Arkash
Using Ark as a backend to recreate the experience of ecash, but self-custodial (and not as private)
What is this?
This is a step closer to a self-custodial ecash-like experience. I’ve been working on something similar for a while with my Hedgehog project, but a few nights ago I realized that Ark can do the same thing: store funds in such a way that a non-custodial third party can forward it to your recipient or “return to sender,” but not take it (Ark servers and Hedgehog servers can both do this).
The protocol can be summarized thusly: create a secret, and ensure that anyone who knows that secret can use it to withdraw money from a server via LN (with the server’s cooperation) or on L1 (without its cooperation). Then share two piece of info with your recipient:…
Arkash
Using Ark as a backend to recreate the experience of ecash, but self-custodial (and not as private)
What is this?
This is a step closer to a self-custodial ecash-like experience. I’ve been working on something similar for a while with my Hedgehog project, but a few nights ago I realized that Ark can do the same thing: store funds in such a way that a non-custodial third party can forward it to your recipient or “return to sender,” but not take it (Ark servers and Hedgehog servers can both do this).
The protocol can be summarized thusly: create a secret, and ensure that anyone who knows that secret can use it to withdraw money from a server via LN (with the server’s cooperation) or on L1 (without its cooperation). Then share two piece of info with your recipient: the secret, and the server they need to talk to to get the money via LN. Voila! This makes the payment asynchronous. The recipient needn’t be online when the sender creates the payment, and the sender needn’t be online when the recipient redeems it.
How can I try it?
Just click here: https://supertestnet.github.io/arkash
But be warned: it is only for testing, and you are likely to lose your money. Only put money in if you are willing to lose it for the sake of science.
Video demo
Explainer
In the world of bitcoin, there are two main “Chaumian Ecash” projects: fedimint and cashu. I really like the interface provided by these two services, namely this feature: to send somone money, you don’t need to “get” anything from them, such as a bitcoin address or a lightning invoice. Instead, you create a payment instrument for them – effectively, an IOU from an ecash mint – and just hand it to them (or email it to them, or dm it to them, etc).
I like that interface because it reminds me of physical payment instruments. If I want to physically hand you $5, I don’t need to get something from you; I just reach into my pocket and hand a bill to you. Same with a cheque or money order – I just physically hand you the thing I want you to have (or mail it to you, or slip it under your door, etc).
I want digital money to work like that too, but in bitcoin (and lightning), the paradigm is that the recipient acts first, and creates a payment string for the sender, which the sender must receive, and then encode a payment to that payment string.

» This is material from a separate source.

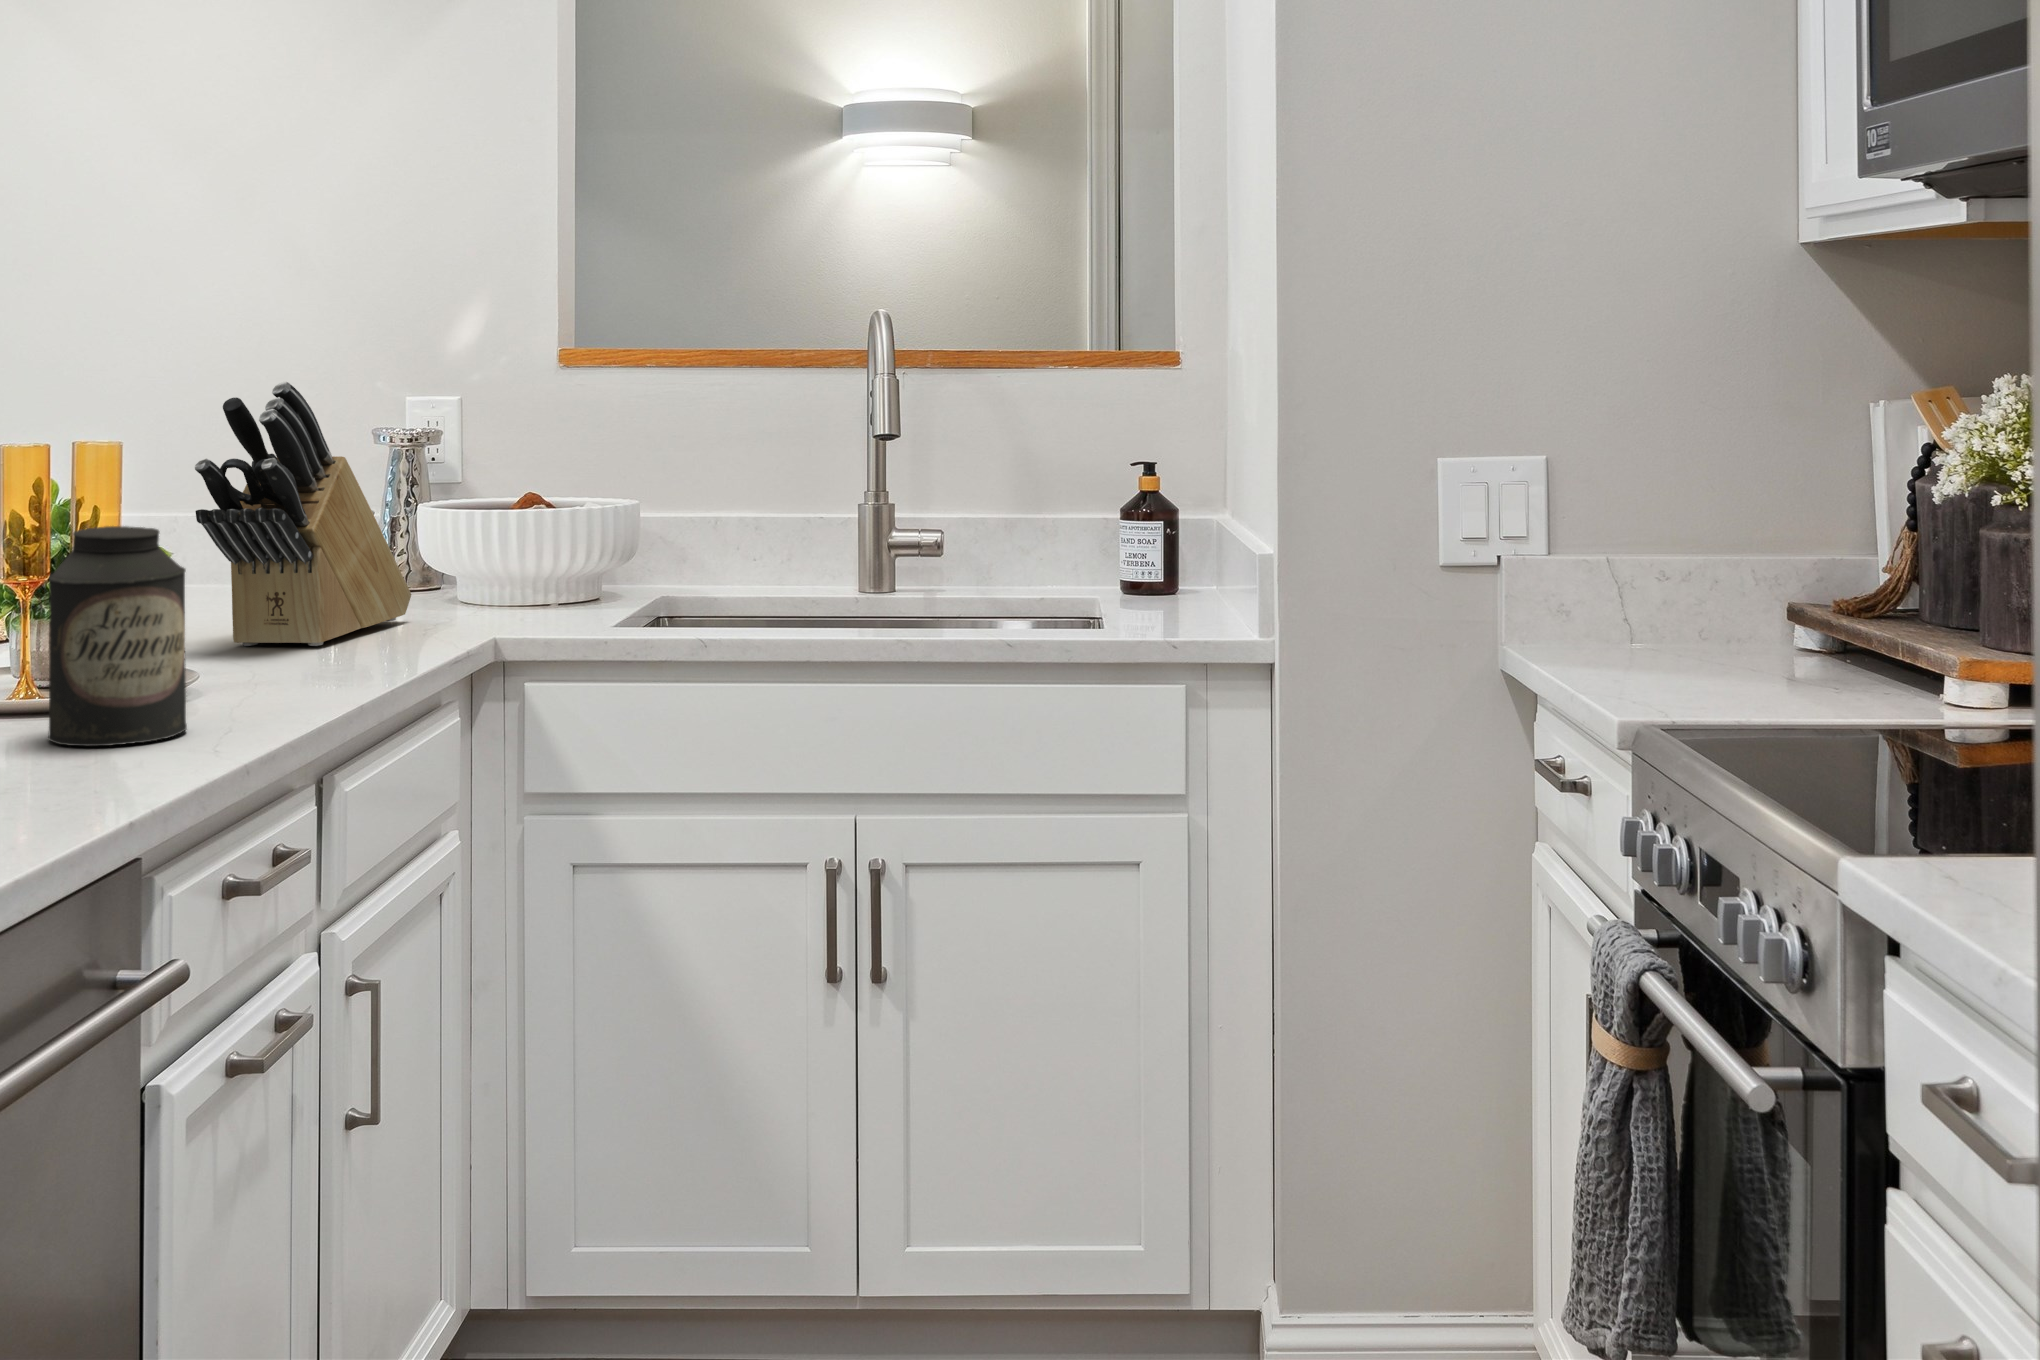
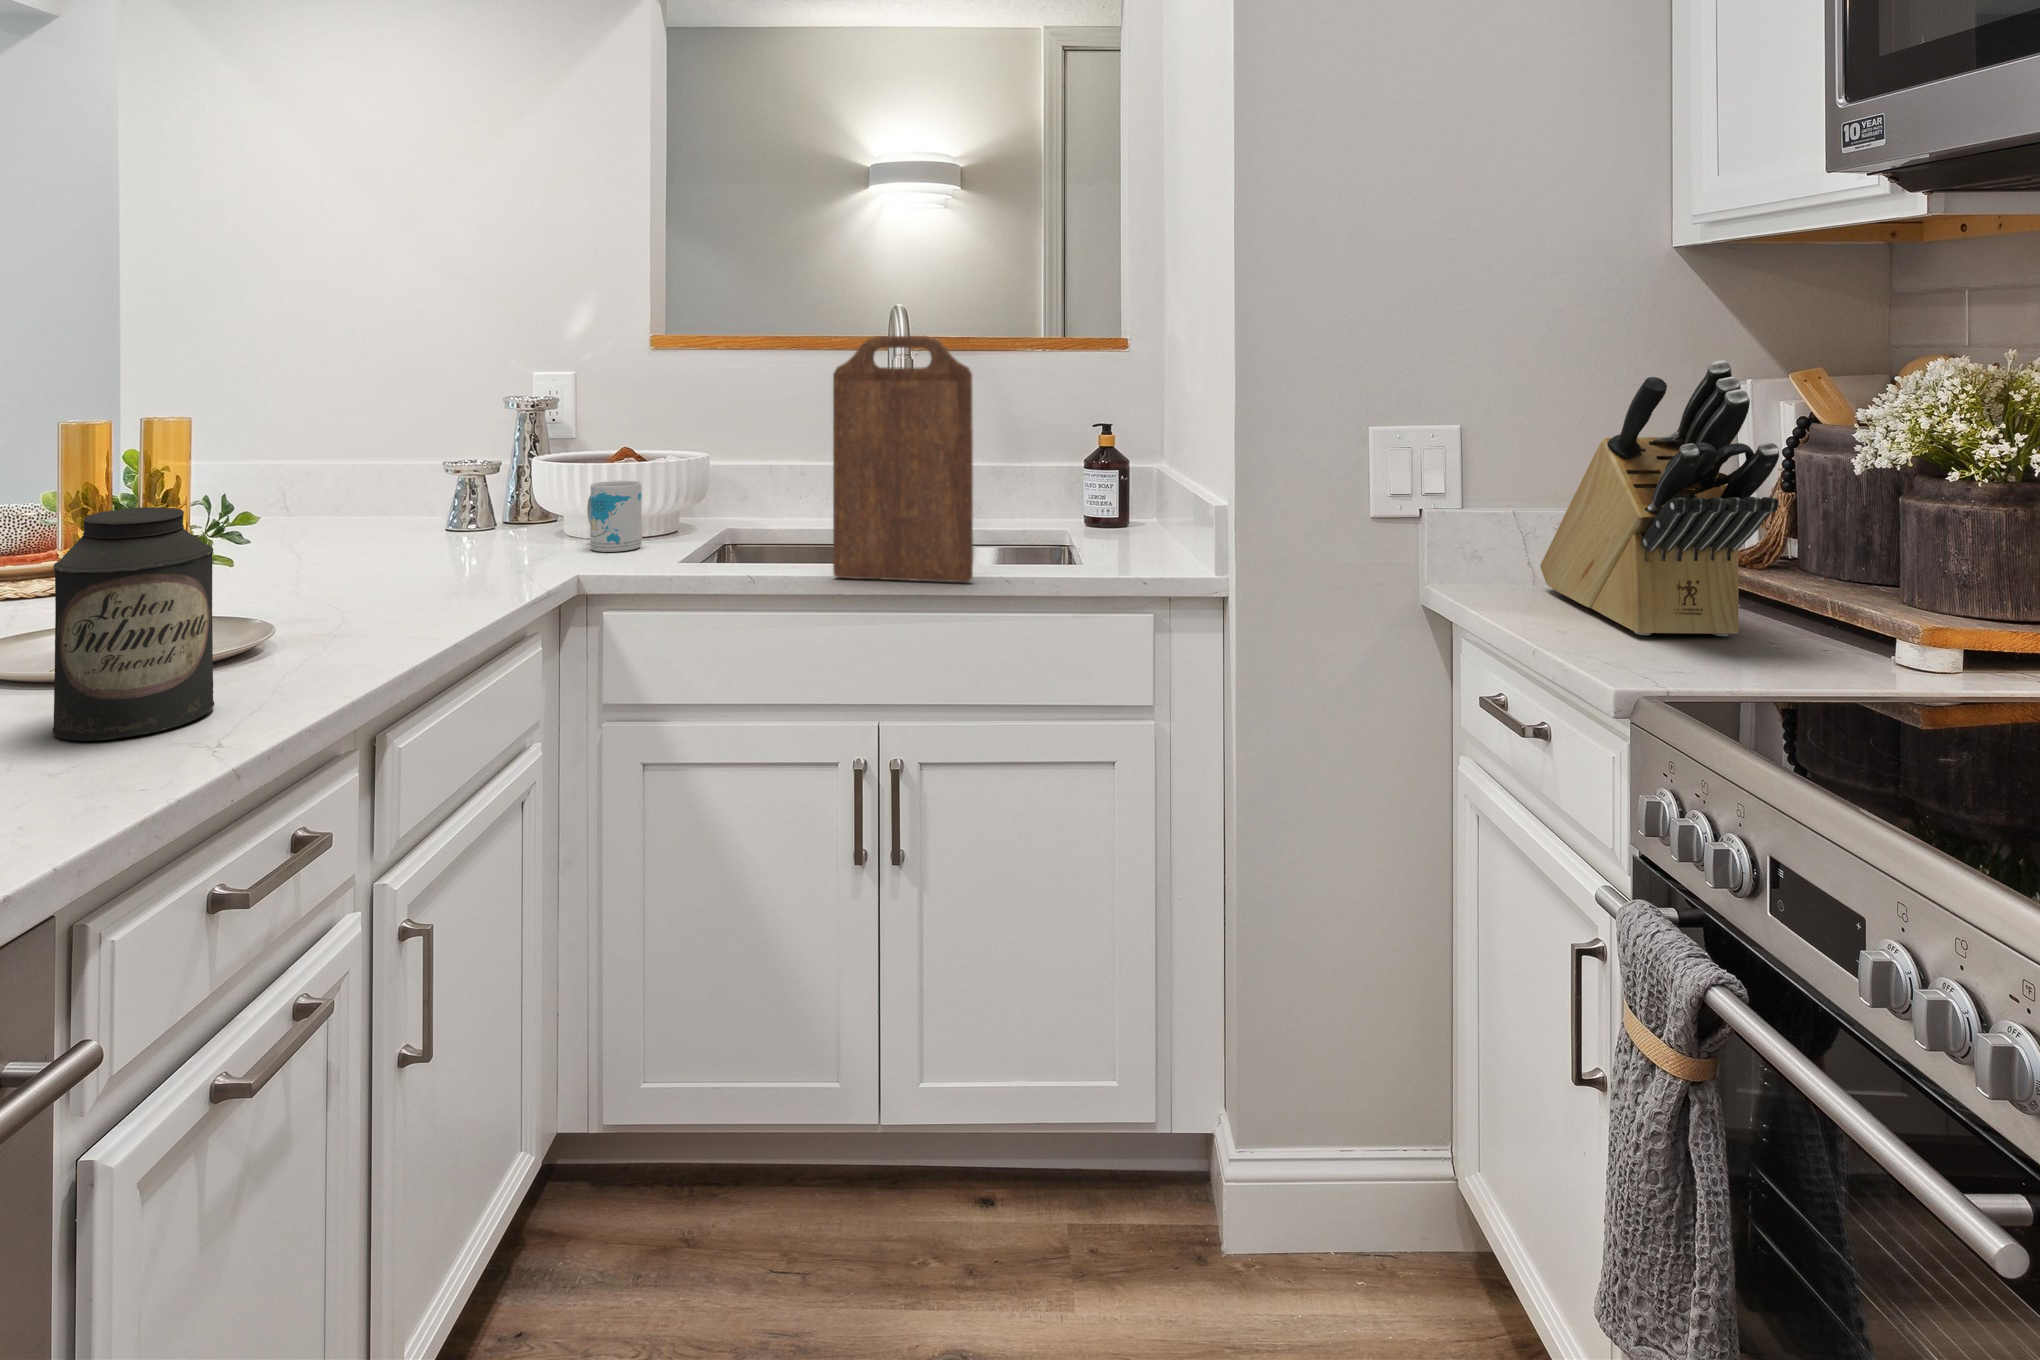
cutting board: none [802,348,971,645] -> present [833,336,973,582]
knife block: present [195,382,411,646] -> present [1540,360,1779,636]
mug: none [488,531,558,618] -> present [587,480,642,552]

This seems backward to me. In my opinion, the sender shouldn’t have to get something from the recipient, the sender should just “give” something to the recipient. Chaumian ecash does better by letting the sender act first (as I want), but sadly, doing bitcoin-backed Chaumian ecash in a non-custodial way is currently an unsolved problem.
I think Ark moves a step in the right direction: Ark Service Providers are non-custodial and they provide “Send” and “Receive” functions that are similar to the ones provided by ecash mints. Sadly, they don’t have the same privacy properties. But I think I can get pretty close by creating single-purpose Ark “accounts.”
To that end, in this app, you can create a single-purpose Ark “account.” By that term, I mean a cryptographic keypair, a bitcoin address that encodes Ark’s onboarding script, and a websocket connection to an Ark Service Provider who understands this protocol. Then you can send money to this account (so it is held by your private key, and the server does not have custody), and then you can send the private key to your recipient. Sending the private key constitutes the payment, and he or she does not have to be online for you to do this!
When your recipient gets online, they can load the private key into this app and “redeem” the payment – i.e. withdraw the money from the “account” you deposited it into. And thus it works a lot like how Chaumian ecash works: the sender and the recipient do not have to be online simultaneously, but now the server does not have custody of user funds, and there is at least one privacy benefit that Chaumian ecash has too: as long as each account is only used twice, to fund it and to redeem it, the server has very little info to build up a profile about the users.
Except that I am not yet sure of a good way to stop the server from learning each user’s ip address, so he or she can build up a profile with lots of sensitive info: your ip address, the amount of times that ip address has used his service, the amount of money deposited by that ip address each time, the times of day when it did so (and thus, probably, your time zone), and the ip addresses of the people who redeemed that money. That’s a lot, but if you use tor or a vpn to guard your ip address, that can help, and anyway, I think it’s a step in the right direction. Have fun!